North American Network Operators Group

Date Prev | Date Next | Date Index | Thread Index | Author Index | Historical

Re: Compromised machines liable for damage?

  • From: JC Dill
  • Date: Tue Dec 27 16:27:55 2005

Jason Frisvold wrote:
On 12/27/05, Marshall Eubanks <[email protected]> wrote:

There was a lot of discussion about this in the music / technology /
legal community
at the time of  the Sony root exploit CD's - which
I and others thought fully opened  Sony for liability for 2nd party
attacks. (I.e., if a hacker uses the Sony
root kit to exploit your machine, then Sony is probably liable,
regardless of the EULA. They put
it in there; they made the attack possible.) IANAL, but I believe
that if a vendor has even a
partial liability, they can be liable for the whole.
But, what constitutes an exploit severe enough to warrant liability of
this type? For instance, let's look at some scripts ... formmail is
a perfect example. First, there was no "real" EULA. I'm definitely
not a laywer, but I would think that would open up the writer to all
sorts of liability... Anyways, the script was, obviously, flawed. Spammers took notice and used that script to spam all over the place. This hurt the hoster of the script, the people who were spammed, and
probably the ISPs that wasted the bandwidth carrying the spam.

So, should the writer of the script be sued for this? Is he liable
for damages?
I am not a lawyer, but I believe there is a significant difference in the liability that ensues from knowingly selling a defective product, and from giving something away for free. Matt gave away FormMail for free. When Matt wrote FormMail open relays were common on the internet. His Perl scripts were similar in security and utility to other software at the time. Once it became known how this type of software could be abused, *then* he had an obligation (moral obligation if not strictly legal obligation) to stop distributing the old insecure scripts, which is what he did.

(Researching FormMail history, I found a page that suggested fixing the FormMail problem by replacing the FormMail scripts with PhP scripts. :-)

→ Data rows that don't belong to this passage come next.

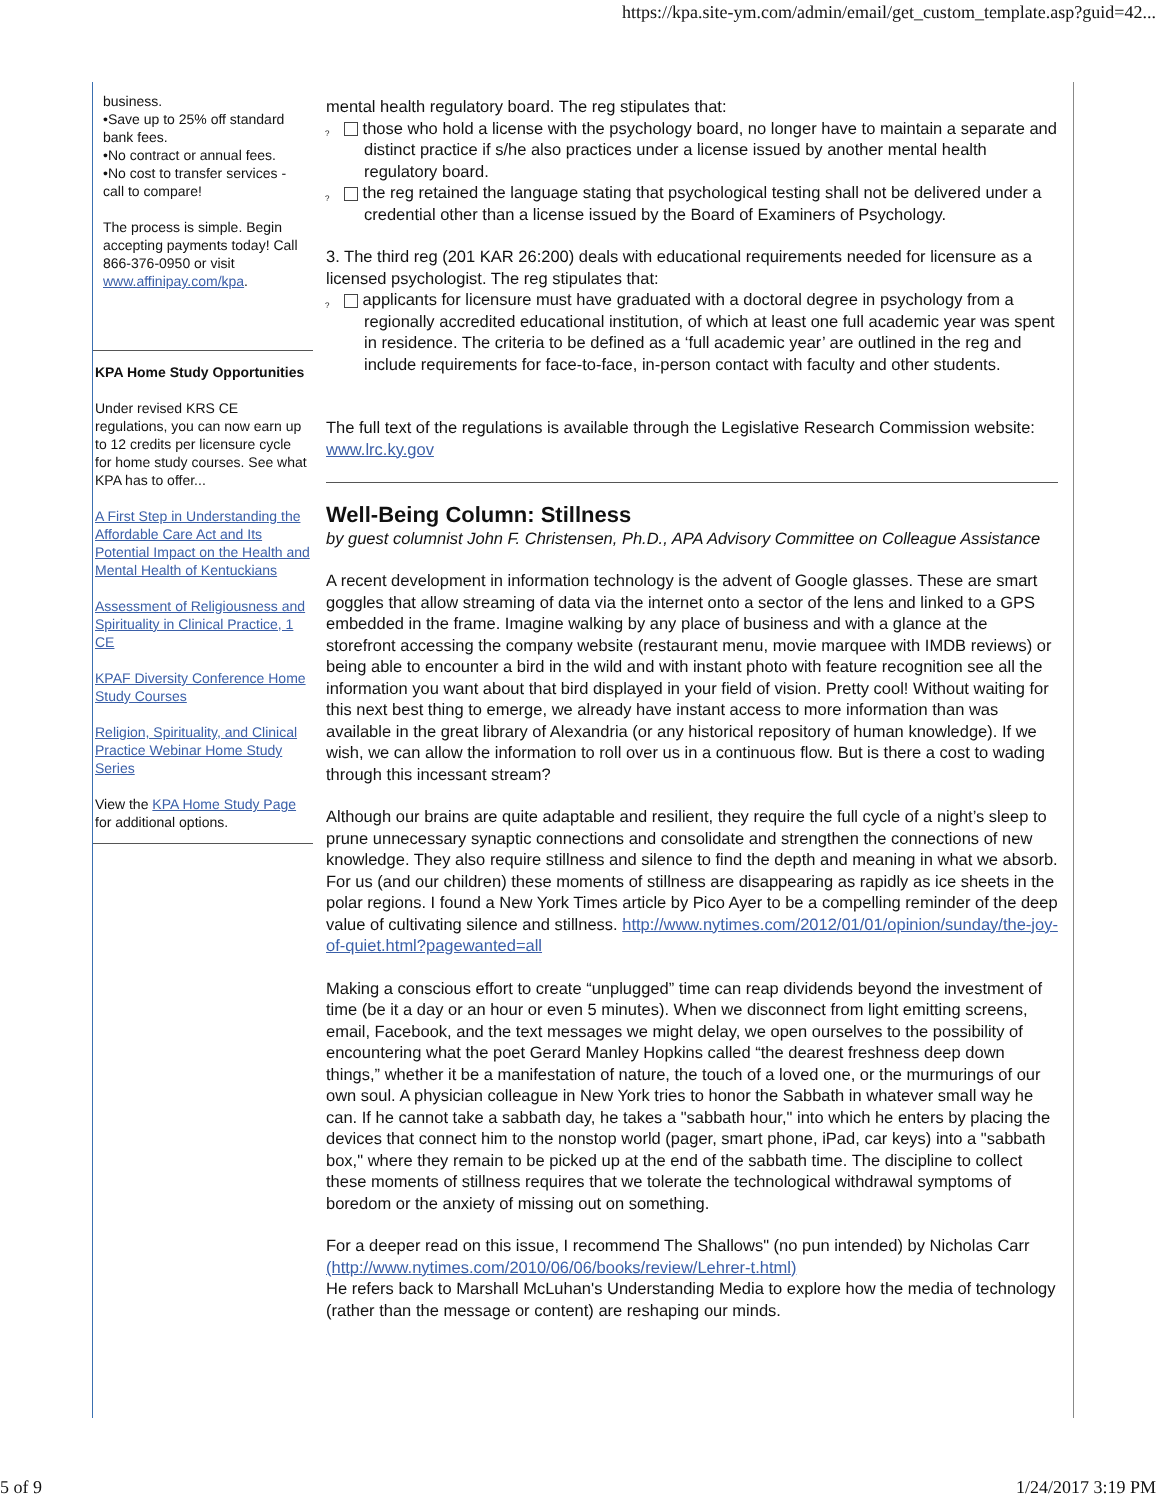https://kpa.site-ym.com/admin/email/get_custom_template.asp?guid=42...
business.
•Save up to 25% off standard bank fees.
•No contract or annual fees.
•No cost to transfer services - call to compare!
The process is simple. Begin accepting payments today! Call 866-376-0950 or visit www.affinipay.com/kpa.
KPA Home Study Opportunities
Under revised KRS CE regulations, you can now earn up to 12 credits per licensure cycle for home study courses. See what KPA has to offer...
A First Step in Understanding the Affordable Care Act and Its Potential Impact on the Health and Mental Health of Kentuckians
Assessment of Religiousness and Spirituality in Clinical Practice, 1 CE
KPAF Diversity Conference Home Study Courses
Religion, Spirituality, and Clinical Practice Webinar Home Study Series
View the KPA Home Study Page for additional options.
mental health regulatory board. The reg stipulates that:
? those who hold a license with the psychology board, no longer have to maintain a separate and distinct practice if s/he also practices under a license issued by another mental health regulatory board.
? the reg retained the language stating that psychological testing shall not be delivered under a credential other than a license issued by the Board of Examiners of Psychology.
3. The third reg (201 KAR 26:200) deals with educational requirements needed for licensure as a licensed psychologist. The reg stipulates that:
? applicants for licensure must have graduated with a doctoral degree in psychology from a regionally accredited educational institution, of which at least one full academic year was spent in residence. The criteria to be defined as a ‘full academic year’ are outlined in the reg and include requirements for face-to-face, in-person contact with faculty and other students.
The full text of the regulations is available through the Legislative Research Commission website: www.lrc.ky.gov
Well-Being Column: Stillness
by guest columnist John F. Christensen, Ph.D., APA Advisory Committee on Colleague Assistance
A recent development in information technology is the advent of Google glasses. These are smart goggles that allow streaming of data via the internet onto a sector of the lens and linked to a GPS embedded in the frame. Imagine walking by any place of business and with a glance at the storefront accessing the company website (restaurant menu, movie marquee with IMDB reviews) or being able to encounter a bird in the wild and with instant photo with feature recognition see all the information you want about that bird displayed in your field of vision. Pretty cool! Without waiting for this next best thing to emerge, we already have instant access to more information than was available in the great library of Alexandria (or any historical repository of human knowledge). If we wish, we can allow the information to roll over us in a continuous flow. But is there a cost to wading through this incessant stream?
Although our brains are quite adaptable and resilient, they require the full cycle of a night’s sleep to prune unnecessary synaptic connections and consolidate and strengthen the connections of new knowledge. They also require stillness and silence to find the depth and meaning in what we absorb. For us (and our children) these moments of stillness are disappearing as rapidly as ice sheets in the polar regions. I found a New York Times article by Pico Ayer to be a compelling reminder of the deep value of cultivating silence and stillness. http://www.nytimes.com/2012/01/01/opinion/sunday/the-joy-of-quiet.html?pagewanted=all
Making a conscious effort to create “unplugged” time can reap dividends beyond the investment of time (be it a day or an hour or even 5 minutes). When we disconnect from light emitting screens, email, Facebook, and the text messages we might delay, we open ourselves to the possibility of encountering what the poet Gerard Manley Hopkins called “the dearest freshness deep down things,” whether it be a manifestation of nature, the touch of a loved one, or the murmurings of our own soul. A physician colleague in New York tries to honor the Sabbath in whatever small way he can. If he cannot take a sabbath day, he takes a "sabbath hour," into which he enters by placing the devices that connect him to the nonstop world (pager, smart phone, iPad, car keys) into a "sabbath box," where they remain to be picked up at the end of the sabbath time. The discipline to collect these moments of stillness requires that we tolerate the technological withdrawal symptoms of boredom or the anxiety of missing out on something.
For a deeper read on this issue, I recommend The Shallows" (no pun intended) by Nicholas Carr (http://www.nytimes.com/2010/06/06/books/review/Lehrer-t.html)
He refers back to Marshall McLuhan's Understanding Media to explore how the media of technology (rather than the message or content) are reshaping our minds.
5 of 9 1/24/2017 3:19 PM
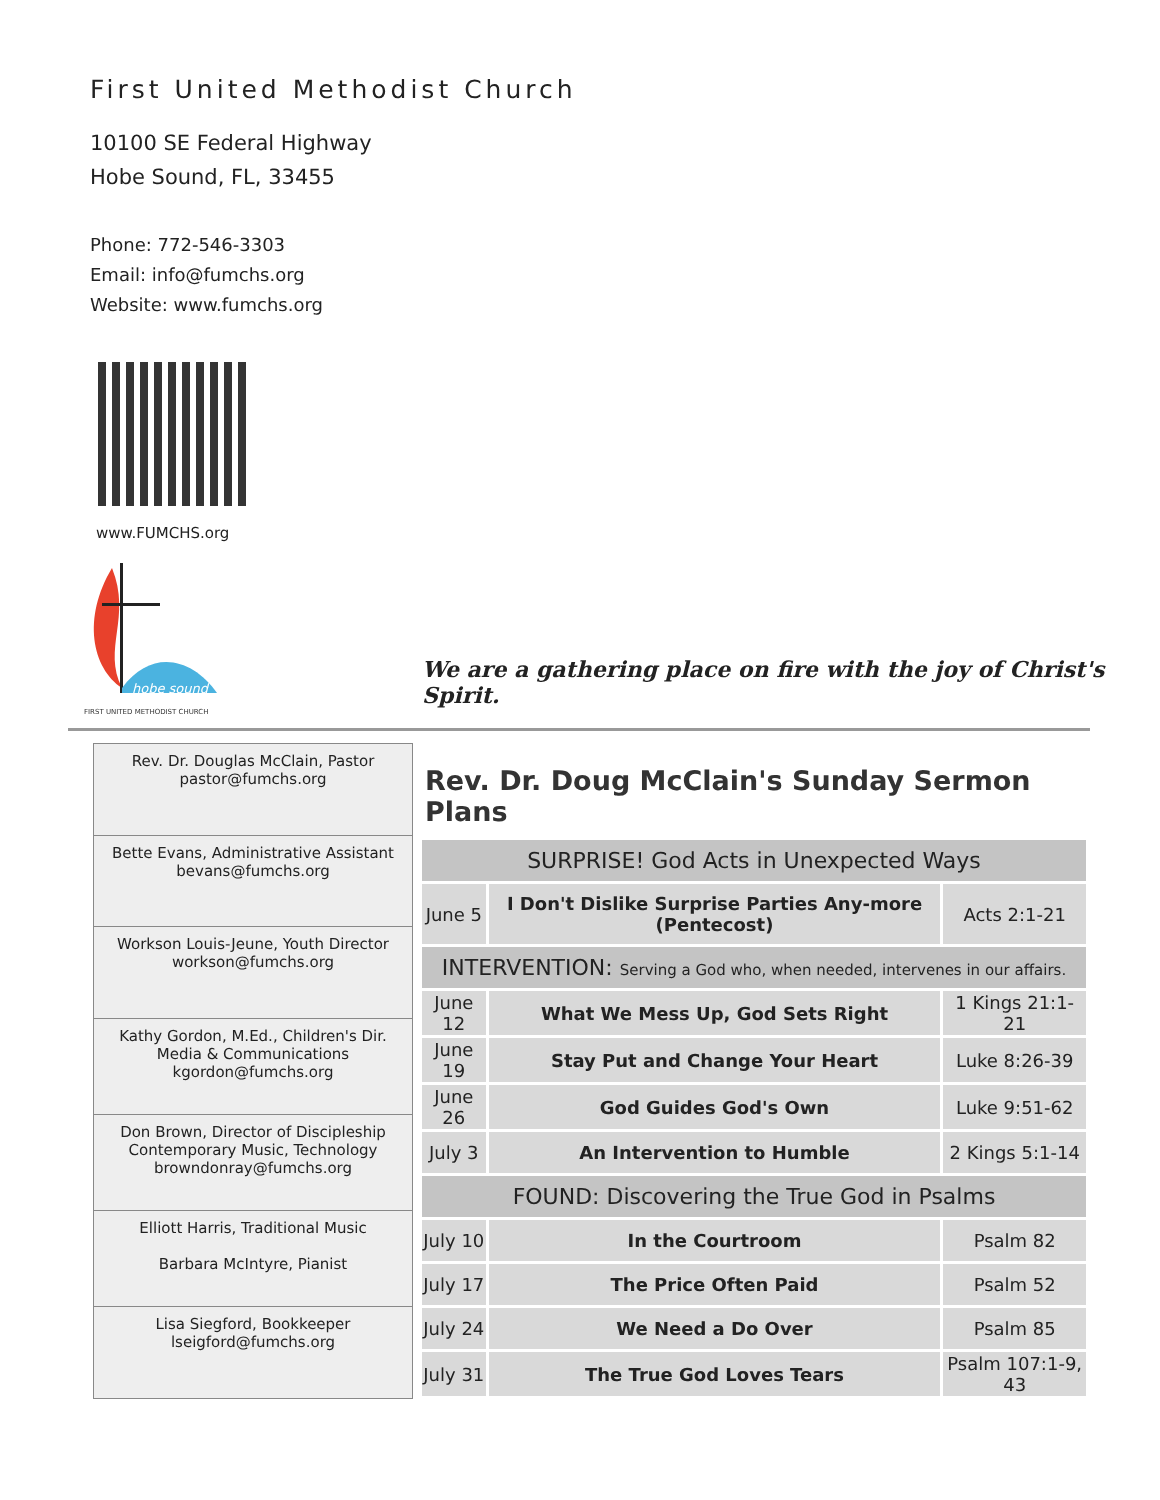First United Methodist Church
10100 SE Federal Highway
Hobe Sound, FL, 33455
Phone: 772-546-3303
Email: info@fumchs.org
Website: www.fumchs.org
www.FUMCHS.org
FIRST UNITED METHODIST CHURCH
hobe sound
We are a gathering place on fire with the joy of Christ's Spirit.
| Rev. Dr. Douglas McClain, Pastor pastor@fumchs.org |
| Bette Evans, Administrative Assistant bevans@fumchs.org |
| Workson Louis-Jeune, Youth Director workson@fumchs.org |
| Kathy Gordon, M.Ed., Children's Dir. Media & Communications kgordon@fumchs.org |
| Don Brown, Director of Discipleship Contemporary Music, Technology browndonray@fumchs.org |
| Elliott Harris, Traditional Music Barbara McIntyre, Pianist |
| Lisa Siegford, Bookkeeper lseigford@fumchs.org |
Rev. Dr. Doug McClain's Sunday Sermon Plans
| SURPRISE! God Acts in Unexpected Ways | | |
| June 5 | I Don't Dislike Surprise Parties Any-more (Pentecost) | Acts 2:1-21 |
| INTERVENTION: Serving a God who, when needed, intervenes in our affairs. | | |
| June 12 | What We Mess Up, God Sets Right | 1 Kings 21:1-21 |
| June 19 | Stay Put and Change Your Heart | Luke 8:26-39 |
| June 26 | God Guides God's Own | Luke 9:51-62 |
| July 3 | An Intervention to Humble | 2 Kings 5:1-14 |
| FOUND: Discovering the True God in Psalms | | |
| July 10 | In the Courtroom | Psalm 82 |
| July 17 | The Price Often Paid | Psalm 52 |
| July 24 | We Need a Do Over | Psalm 85 |
| July 31 | The True God Loves Tears | Psalm 107:1-9, 43 |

Personally, I feel that is a person "grossly misuses" a product and is
hurt as a result, they deserve it. Within some acceptable reason, of
course. One expects that if you place a cup of coffee in your lap,
that you just purchased, I might add, that it may burn you if it
If you tell someone "be careful, that coffee is hot and may burn you" most people will equate "burn" with "might cause some temporary pain or perhaps a minor blister" and not with "I will spend 2 weeks in the hospital with 3rd degree burns and require skin grafts and have over $20k in medical bills". Stella assumed the coffee she was served was served was at a normal hot coffee temperature, hot enough to perhaps hurt a bit if spilled but NOT so hot as to cause severe and disfiguring burns. See:



McDonalds also said during discovery that, based on a consultants
advice, it held its coffee at between 180 and 190 degrees fahrenheit to
maintain optimum taste. He admitted that he had not evaluated the
safety ramifications at this temperature. Other establishments sell
coffee at substantially lower temperatures, and coffee served at home is
generally 135 to 140 degrees."


McDonalds intentionally served the coffee hotter than was safe, hotter than was safe for *drinking* (the purpose of the product) and ignored the dangers this presented and the prior cases of damage it caused.

Back to the topic of computers and software that damages other computers over the network:

Most people expect that their operating system and browser will work securely, not that it will let intruders steal their data, compromise their privacy, and inflict damage on others. Just as McDonalds was held liable for repeatedly intentionally selling coffee they knew was being served too hot and capable of causing much greater harm than the buyer was aware of, IMHO so should a software company be held liable for repeatedly knowingly selling defective software, especially when that software causes damage to 3rd parties who have not agreed to the EULA.